The American Academy of Pediatrics, AAP has released 2019 child and adolescent immunization schedule which includes changes to recommendations for influenza, hepatitis A, and tetanus, diphtheria and acellular pertussis (Tdap) vaccines. The updated immunization schedule has been published online in Pediatrics.
The cover page includes a table with an alphabetical listing of vaccines recommended for routine use from birth through 18 years of age as well as abbreviations and trade names. Changes to the cover page include guidance for optimal use of the schedule as well as a list of links to “Helpful information.”
The following changes have been made to the schedule (table 1):
- The influenza row is modified to reflect CDC recommendations for use of inactivated influenza vaccine (IIV) and live attenuated influenza vaccine (LAIV) among children 24 months and older.

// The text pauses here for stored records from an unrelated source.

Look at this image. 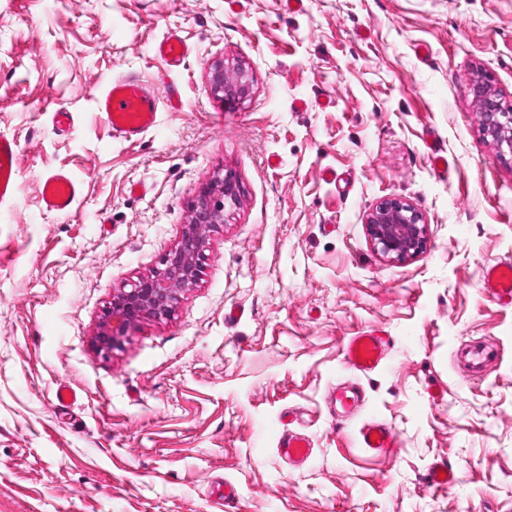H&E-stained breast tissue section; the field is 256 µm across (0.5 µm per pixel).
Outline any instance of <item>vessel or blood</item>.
<instances>
[{
	"instance_id": "obj_1",
	"label": "vessel or blood",
	"mask_w": 512,
	"mask_h": 512,
	"mask_svg": "<svg viewBox=\"0 0 512 512\" xmlns=\"http://www.w3.org/2000/svg\"><path fill=\"white\" fill-rule=\"evenodd\" d=\"M190 48L179 32H168L154 47L156 56L176 66L187 57ZM181 93L177 85H168L157 93L137 73L130 72L113 79L97 96L96 110L111 127L115 138L136 141L154 130L162 109L179 111ZM17 142L0 132V207L13 201L17 189ZM80 194V185L68 173L48 171L40 185V201L45 211L69 213ZM479 288L491 301L512 304V264L495 262L483 266ZM388 339L376 327L365 329L347 338L343 345L345 365L363 376H370L384 363ZM332 417L343 420L358 398L357 388L334 390ZM360 447L376 454L390 452L397 445L393 429L379 421L363 423L358 429ZM278 448L289 461L300 463L310 455L311 443L302 434L284 431Z\"/></svg>"
}]
</instances>
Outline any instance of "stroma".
Returning <instances> with one entry per match:
<instances>
[{"label":"stroma","mask_w":512,"mask_h":512,"mask_svg":"<svg viewBox=\"0 0 512 512\" xmlns=\"http://www.w3.org/2000/svg\"><path fill=\"white\" fill-rule=\"evenodd\" d=\"M172 30L191 49L177 67L153 53ZM220 60L252 82L232 112L207 81ZM128 72L183 102L136 142L92 100ZM481 76L512 105V0H0V132L19 143L0 209V512H214L218 478L229 512H512V305L479 290L512 260V156L482 131ZM50 167L81 184L69 213L42 208ZM227 168L241 204L196 285L99 355L114 291L159 268ZM387 197L426 218L416 258L367 239ZM371 326L386 363L359 377L343 341ZM345 381L363 405L340 423L327 396ZM61 382L74 404L55 405ZM370 420L391 453L360 448ZM286 427L307 462L279 452ZM441 461L452 484L428 486ZM376 437V440H373ZM360 448H365L375 454H387L397 446V436L393 429L379 421L363 423L358 429Z\"/></svg>","instance_id":"35a3bbf8"}]
</instances>
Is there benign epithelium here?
<instances>
[{
    "label": "benign epithelium",
    "instance_id": "benign-epithelium-1",
    "mask_svg": "<svg viewBox=\"0 0 512 512\" xmlns=\"http://www.w3.org/2000/svg\"><path fill=\"white\" fill-rule=\"evenodd\" d=\"M207 81L228 111L237 109L252 94L248 71L241 64L215 62L209 67ZM470 94L478 107L483 133L491 138L500 155H512V106L504 103L487 78L476 79ZM240 201V182L231 169L202 188L189 222L183 225L176 246L162 258L161 268L113 293L95 336L99 353L111 354L119 337L138 321L160 320L172 314L206 266L212 233L224 226L226 213L236 210ZM365 230L373 248L391 261L412 259L426 249L424 215L400 198L382 200L367 216Z\"/></svg>",
    "mask_w": 512,
    "mask_h": 512
}]
</instances>
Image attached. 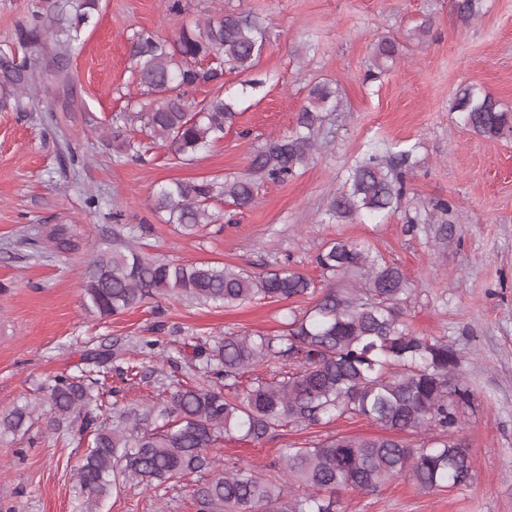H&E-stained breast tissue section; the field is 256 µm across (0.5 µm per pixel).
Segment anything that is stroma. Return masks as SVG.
I'll list each match as a JSON object with an SVG mask.
<instances>
[{
	"mask_svg": "<svg viewBox=\"0 0 512 512\" xmlns=\"http://www.w3.org/2000/svg\"><path fill=\"white\" fill-rule=\"evenodd\" d=\"M99 0L85 43L66 60L69 87L43 73L27 111L0 110V412L43 398L54 376L76 374L93 349H112L100 399L113 416L164 404L183 385L208 379L196 350L225 336L283 330L289 313L316 302L254 300L225 307L176 295L123 314L99 317L82 306L86 264L97 249L128 246L182 263L210 262L266 273L290 268L314 282L316 255L334 239L369 243L406 275L407 320L416 333L444 337L464 357L473 405L459 437L473 478L452 490H419L398 479L376 492L344 491L338 512H512V137L485 138L451 109L458 89L484 88L512 109V0H479L466 20L458 0ZM40 0H0V55L24 61L43 46H20L16 32ZM251 12L267 24L266 49L250 72L224 77L238 116L194 160L175 159L139 114L126 135L146 146L141 158L117 154L102 139L138 90L130 39L145 30L173 38L214 7ZM427 34H415L422 20ZM403 43L389 73L366 71L378 41ZM337 83L343 107L326 112L323 147L297 176L257 184V203L239 209L210 201L214 223L187 235L156 211L160 186L245 173L255 149L294 131L310 88ZM379 140L416 148L407 194L397 211L373 219L332 215L331 200L355 158ZM450 201L448 223L409 224L406 212ZM53 224L78 225L84 247L55 255L34 248ZM155 340L156 350H142ZM357 416L316 425L289 423L255 441L230 434L210 453L223 464L273 474L283 449L338 435L375 436ZM85 444L37 422L24 438L0 436V512H198L202 471L155 489L126 483L88 500L76 473Z\"/></svg>",
	"mask_w": 512,
	"mask_h": 512,
	"instance_id": "35a3bbf8",
	"label": "stroma"
}]
</instances>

- The hepatitis A vaccine row reflects the recommendation for use among infants 6 through 11 months of age prior to departure for an international destination.
- The Tdap vaccine row includes advice for vaccination of pregnant adolescents 13 through 18 years of age.
The catch-up schedule (table 2) discusses the need for additional doses of Haemophilus influenzae type b and pneumococcal conjugate vaccines.
Table 3 presents vaccines that may be indicated for people 18 years of age or younger based on medical indications. Changes include a reminder to delay HPV vaccination for pregnant adolescents as well as a modification of the influenza vaccine row to separate IIV and LAIV.
The notes (formerly footnotes) are presented in alphabetical order. Additions to individual notes include:
- Hepatitis A vaccine: Use of combined HepA-HepB vaccine for people 18 years and older, advice for vaccine use among children 6 through 11 months who are travelling internationally, and homelessness as an indication for vaccination.
- Hepatitis B vaccine: Information regarding CPG-adjuvanted hepatitis B (Heplisave-B) vaccine as well as the combination Twinrix vaccine in people 18 years of age and older.
- Influenza vaccines: Use of LAIV in age-appropriate and health status appropriate children as well as the use of the vaccine in patients with egg allergy.
- Measles, mumps, rubella and meningococcal vaccines: Guidance to contact local health departments regarding the use of these vaccines in outbreak settings.
- Tdap vaccine: Vaccine use among those 11 through 12 years who previously received a dose of Tdap.
The schedules are revised annually to reflect current recommendations for the use of vaccines licensed by the U.S. Food and Drug Administration,” the authors write.